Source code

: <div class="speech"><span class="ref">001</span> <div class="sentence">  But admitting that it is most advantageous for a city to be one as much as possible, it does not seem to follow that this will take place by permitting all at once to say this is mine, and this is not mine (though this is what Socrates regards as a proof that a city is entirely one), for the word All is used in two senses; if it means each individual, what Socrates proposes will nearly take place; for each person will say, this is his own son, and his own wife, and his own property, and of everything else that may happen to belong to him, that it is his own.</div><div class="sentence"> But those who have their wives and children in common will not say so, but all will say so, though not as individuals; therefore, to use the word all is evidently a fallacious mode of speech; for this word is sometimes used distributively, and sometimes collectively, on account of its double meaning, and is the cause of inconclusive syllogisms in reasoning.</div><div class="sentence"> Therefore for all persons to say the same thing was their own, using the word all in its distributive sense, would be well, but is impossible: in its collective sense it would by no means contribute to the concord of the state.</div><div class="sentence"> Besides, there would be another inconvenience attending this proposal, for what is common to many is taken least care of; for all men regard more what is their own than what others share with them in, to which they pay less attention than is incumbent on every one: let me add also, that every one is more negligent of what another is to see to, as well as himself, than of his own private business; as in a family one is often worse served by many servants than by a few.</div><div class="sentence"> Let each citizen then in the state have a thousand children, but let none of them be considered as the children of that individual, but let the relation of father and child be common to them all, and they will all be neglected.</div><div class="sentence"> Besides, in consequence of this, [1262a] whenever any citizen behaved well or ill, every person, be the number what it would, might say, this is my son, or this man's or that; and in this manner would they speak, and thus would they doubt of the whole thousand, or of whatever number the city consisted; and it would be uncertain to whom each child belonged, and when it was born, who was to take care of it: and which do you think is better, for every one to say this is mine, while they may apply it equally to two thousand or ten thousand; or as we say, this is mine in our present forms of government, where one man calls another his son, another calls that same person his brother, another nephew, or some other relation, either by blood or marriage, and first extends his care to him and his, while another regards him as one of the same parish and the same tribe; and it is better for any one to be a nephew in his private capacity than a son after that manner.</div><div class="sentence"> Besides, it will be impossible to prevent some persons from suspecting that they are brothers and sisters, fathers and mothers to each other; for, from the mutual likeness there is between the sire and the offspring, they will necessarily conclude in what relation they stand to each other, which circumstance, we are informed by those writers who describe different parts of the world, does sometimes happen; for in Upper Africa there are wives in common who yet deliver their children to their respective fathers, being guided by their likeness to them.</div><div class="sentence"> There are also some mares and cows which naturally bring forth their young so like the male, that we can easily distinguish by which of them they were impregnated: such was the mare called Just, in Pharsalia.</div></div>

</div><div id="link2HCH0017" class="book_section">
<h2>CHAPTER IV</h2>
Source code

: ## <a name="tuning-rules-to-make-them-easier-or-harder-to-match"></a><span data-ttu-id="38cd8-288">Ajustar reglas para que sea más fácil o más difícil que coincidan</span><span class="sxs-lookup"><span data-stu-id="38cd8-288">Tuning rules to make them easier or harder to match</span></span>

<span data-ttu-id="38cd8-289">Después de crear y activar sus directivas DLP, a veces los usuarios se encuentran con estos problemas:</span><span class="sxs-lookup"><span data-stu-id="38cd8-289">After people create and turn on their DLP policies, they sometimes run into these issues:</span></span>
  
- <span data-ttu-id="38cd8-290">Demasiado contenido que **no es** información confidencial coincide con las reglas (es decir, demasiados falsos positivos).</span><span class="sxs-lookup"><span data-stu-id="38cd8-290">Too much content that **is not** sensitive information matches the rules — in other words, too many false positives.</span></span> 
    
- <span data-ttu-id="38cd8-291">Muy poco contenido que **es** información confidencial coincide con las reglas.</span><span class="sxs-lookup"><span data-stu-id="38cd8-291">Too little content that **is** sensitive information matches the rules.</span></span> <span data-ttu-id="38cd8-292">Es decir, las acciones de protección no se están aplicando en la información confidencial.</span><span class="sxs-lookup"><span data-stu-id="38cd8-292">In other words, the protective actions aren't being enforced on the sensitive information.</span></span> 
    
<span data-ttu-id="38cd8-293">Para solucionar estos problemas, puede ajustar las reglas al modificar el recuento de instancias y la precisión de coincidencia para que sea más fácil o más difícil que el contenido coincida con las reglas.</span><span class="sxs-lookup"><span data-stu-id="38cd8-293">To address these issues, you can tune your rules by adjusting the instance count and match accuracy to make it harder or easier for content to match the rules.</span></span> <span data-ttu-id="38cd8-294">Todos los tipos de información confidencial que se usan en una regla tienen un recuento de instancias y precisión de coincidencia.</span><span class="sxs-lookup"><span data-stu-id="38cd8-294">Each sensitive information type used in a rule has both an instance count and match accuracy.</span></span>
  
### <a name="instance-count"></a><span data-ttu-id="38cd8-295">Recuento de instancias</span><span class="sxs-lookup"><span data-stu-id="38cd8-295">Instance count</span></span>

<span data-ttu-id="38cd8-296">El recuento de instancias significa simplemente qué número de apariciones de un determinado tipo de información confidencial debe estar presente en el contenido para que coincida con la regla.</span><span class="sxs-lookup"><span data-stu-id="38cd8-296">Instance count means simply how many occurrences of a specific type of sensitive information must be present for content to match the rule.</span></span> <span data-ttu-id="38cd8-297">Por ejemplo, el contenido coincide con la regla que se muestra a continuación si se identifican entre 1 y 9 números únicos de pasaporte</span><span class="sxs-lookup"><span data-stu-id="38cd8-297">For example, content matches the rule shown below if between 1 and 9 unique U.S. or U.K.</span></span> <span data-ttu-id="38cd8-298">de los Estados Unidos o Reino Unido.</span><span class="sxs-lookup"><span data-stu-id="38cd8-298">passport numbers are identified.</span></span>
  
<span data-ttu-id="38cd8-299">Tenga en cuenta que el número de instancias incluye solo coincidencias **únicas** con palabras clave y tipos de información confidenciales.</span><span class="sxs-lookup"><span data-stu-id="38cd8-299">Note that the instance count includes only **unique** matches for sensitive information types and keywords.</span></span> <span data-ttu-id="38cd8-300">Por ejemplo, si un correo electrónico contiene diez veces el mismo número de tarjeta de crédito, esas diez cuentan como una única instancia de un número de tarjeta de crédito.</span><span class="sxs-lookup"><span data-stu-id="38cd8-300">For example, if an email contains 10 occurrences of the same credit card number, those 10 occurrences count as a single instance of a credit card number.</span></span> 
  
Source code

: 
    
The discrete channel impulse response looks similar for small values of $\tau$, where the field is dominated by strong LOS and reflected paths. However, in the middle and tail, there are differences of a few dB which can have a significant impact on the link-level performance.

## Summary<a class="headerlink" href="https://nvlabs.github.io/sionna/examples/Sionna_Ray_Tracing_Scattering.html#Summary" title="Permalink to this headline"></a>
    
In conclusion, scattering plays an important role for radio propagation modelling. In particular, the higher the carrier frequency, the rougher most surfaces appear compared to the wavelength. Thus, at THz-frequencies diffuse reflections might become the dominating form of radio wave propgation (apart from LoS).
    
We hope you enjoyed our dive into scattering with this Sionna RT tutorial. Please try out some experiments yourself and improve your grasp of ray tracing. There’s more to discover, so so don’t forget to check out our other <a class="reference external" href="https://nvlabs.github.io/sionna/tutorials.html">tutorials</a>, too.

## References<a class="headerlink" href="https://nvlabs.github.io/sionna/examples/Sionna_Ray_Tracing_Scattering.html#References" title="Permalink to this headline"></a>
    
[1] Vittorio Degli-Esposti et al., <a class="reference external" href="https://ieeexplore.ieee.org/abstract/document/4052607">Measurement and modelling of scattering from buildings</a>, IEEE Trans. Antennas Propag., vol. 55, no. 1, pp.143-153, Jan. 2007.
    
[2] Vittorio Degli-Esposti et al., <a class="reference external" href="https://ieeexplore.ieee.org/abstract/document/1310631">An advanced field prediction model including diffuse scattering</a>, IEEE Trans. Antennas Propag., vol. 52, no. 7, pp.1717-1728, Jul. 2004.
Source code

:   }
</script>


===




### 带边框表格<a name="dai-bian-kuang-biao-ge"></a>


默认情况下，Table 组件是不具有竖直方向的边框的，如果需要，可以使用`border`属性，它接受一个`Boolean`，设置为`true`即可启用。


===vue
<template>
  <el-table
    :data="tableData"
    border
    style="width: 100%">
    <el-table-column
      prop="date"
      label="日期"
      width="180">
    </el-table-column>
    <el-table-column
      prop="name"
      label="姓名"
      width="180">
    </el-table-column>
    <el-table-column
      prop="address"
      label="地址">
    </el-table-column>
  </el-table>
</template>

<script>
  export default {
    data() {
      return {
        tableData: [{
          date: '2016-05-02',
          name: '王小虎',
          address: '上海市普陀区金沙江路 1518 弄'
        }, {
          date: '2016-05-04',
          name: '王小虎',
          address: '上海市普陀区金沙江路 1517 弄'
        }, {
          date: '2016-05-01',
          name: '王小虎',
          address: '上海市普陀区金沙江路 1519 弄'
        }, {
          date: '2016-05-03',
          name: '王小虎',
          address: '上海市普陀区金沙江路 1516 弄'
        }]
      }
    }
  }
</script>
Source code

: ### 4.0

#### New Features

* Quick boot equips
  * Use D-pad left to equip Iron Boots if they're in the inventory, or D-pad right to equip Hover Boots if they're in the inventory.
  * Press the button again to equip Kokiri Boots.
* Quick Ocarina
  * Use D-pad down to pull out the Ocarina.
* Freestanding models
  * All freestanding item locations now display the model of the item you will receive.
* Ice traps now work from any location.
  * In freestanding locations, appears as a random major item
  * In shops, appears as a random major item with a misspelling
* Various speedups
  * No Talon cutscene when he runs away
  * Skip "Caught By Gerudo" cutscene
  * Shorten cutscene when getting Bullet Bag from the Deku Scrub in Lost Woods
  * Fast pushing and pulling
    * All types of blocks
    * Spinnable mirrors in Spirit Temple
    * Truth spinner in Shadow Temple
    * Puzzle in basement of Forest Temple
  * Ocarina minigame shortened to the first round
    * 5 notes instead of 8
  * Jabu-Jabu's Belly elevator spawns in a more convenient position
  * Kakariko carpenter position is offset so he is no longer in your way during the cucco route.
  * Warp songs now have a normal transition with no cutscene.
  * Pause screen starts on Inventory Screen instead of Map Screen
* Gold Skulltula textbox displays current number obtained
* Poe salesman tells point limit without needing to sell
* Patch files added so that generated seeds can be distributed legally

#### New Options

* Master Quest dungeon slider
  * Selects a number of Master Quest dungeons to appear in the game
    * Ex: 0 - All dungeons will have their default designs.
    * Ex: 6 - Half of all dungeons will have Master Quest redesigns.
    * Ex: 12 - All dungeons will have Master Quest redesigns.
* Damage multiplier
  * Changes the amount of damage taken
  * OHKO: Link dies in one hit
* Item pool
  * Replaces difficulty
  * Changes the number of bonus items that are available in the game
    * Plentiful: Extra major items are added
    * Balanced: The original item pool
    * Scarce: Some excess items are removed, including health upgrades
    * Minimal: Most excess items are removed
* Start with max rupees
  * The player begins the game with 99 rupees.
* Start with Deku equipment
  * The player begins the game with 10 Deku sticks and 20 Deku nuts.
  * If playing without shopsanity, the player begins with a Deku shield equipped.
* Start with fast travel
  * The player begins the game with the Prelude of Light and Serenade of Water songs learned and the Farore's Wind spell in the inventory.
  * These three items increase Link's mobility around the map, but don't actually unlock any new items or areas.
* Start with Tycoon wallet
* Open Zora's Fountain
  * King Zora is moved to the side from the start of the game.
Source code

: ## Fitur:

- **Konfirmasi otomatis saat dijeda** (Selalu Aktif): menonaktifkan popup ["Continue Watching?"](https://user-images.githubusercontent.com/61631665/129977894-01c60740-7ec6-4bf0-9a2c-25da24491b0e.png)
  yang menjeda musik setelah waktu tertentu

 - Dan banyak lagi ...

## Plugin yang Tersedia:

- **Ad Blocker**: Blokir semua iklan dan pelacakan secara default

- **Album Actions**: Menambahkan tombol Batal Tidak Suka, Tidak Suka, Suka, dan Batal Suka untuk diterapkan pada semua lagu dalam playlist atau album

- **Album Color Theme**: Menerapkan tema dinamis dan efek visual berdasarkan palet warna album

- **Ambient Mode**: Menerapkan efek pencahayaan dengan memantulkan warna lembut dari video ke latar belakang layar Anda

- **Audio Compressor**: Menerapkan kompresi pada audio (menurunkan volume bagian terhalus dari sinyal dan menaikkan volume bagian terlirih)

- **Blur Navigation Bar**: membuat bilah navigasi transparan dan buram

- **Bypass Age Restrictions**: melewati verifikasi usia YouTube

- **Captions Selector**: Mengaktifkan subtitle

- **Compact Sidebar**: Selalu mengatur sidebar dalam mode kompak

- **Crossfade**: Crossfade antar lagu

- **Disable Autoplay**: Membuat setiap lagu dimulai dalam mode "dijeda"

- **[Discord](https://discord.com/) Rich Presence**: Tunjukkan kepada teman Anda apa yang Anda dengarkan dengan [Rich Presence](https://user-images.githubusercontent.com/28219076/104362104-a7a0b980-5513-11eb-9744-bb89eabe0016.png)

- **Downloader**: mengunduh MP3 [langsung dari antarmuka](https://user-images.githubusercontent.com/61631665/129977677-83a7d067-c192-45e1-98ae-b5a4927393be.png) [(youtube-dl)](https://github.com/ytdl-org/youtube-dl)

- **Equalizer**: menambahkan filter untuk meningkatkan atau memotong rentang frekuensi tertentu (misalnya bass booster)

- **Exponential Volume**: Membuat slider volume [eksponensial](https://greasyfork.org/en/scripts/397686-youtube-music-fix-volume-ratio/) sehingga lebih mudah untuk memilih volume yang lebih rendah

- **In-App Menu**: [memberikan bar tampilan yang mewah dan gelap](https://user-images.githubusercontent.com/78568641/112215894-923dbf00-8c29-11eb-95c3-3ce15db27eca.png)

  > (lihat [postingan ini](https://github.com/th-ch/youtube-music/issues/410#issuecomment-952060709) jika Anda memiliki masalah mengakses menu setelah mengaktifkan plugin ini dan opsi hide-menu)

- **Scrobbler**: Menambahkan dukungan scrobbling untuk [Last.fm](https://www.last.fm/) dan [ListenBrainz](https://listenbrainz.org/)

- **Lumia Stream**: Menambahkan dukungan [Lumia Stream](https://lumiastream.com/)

_ _ _

### やること
一覧のうち、「- Dan banyak lagi ...」を含む行から「- **[Discord](https://discord.com/) Rich」を含む行までを、両端の行も含めてそのまま書き写してください。

### この問題の答え
 - Dan banyak lagi ...

## Plugin yang Tersedia:

- **Ad Blocker**: Blokir semua iklan dan pelacakan secara default

- **Album Actions**: Menambahkan tombol Batal Tidak Suka, Tidak Suka, Suka, dan Batal Suka untuk diterapkan pada semua lagu dalam playlist atau album

- **Album Color Theme**: Menerapkan tema dinamis dan efek visual berdasarkan palet warna album

- **Ambient Mode**: Menerapkan efek pencahayaan dengan memantulkan warna lembut dari video ke latar belakang layar Anda

- **Audio Compressor**: Menerapkan kompresi pada audio (menurunkan volume bagian terhalus dari sinyal dan menaikkan volume bagian terlirih)

- **Blur Navigation Bar**: membuat bilah navigasi transparan dan buram

- **Bypass Age Restrictions**: melewati verifikasi usia YouTube

- **Captions Selector**: Mengaktifkan subtitle

- **Compact Sidebar**: Selalu mengatur sidebar dalam mode kompak

- **Crossfade**: Crossfade antar lagu

- **Disable Autoplay**: Membuat setiap lagu dimulai dalam mode "dijeda"

- **[Discord](https://discord.com/) Rich Presence**: Tunjukkan kepada teman Anda apa yang Anda dengarkan dengan [Rich Presence](https://user-images.githubusercontent.com/28219076/104362104-a7a0b980-5513-11eb-9744-bb89eabe0016.png)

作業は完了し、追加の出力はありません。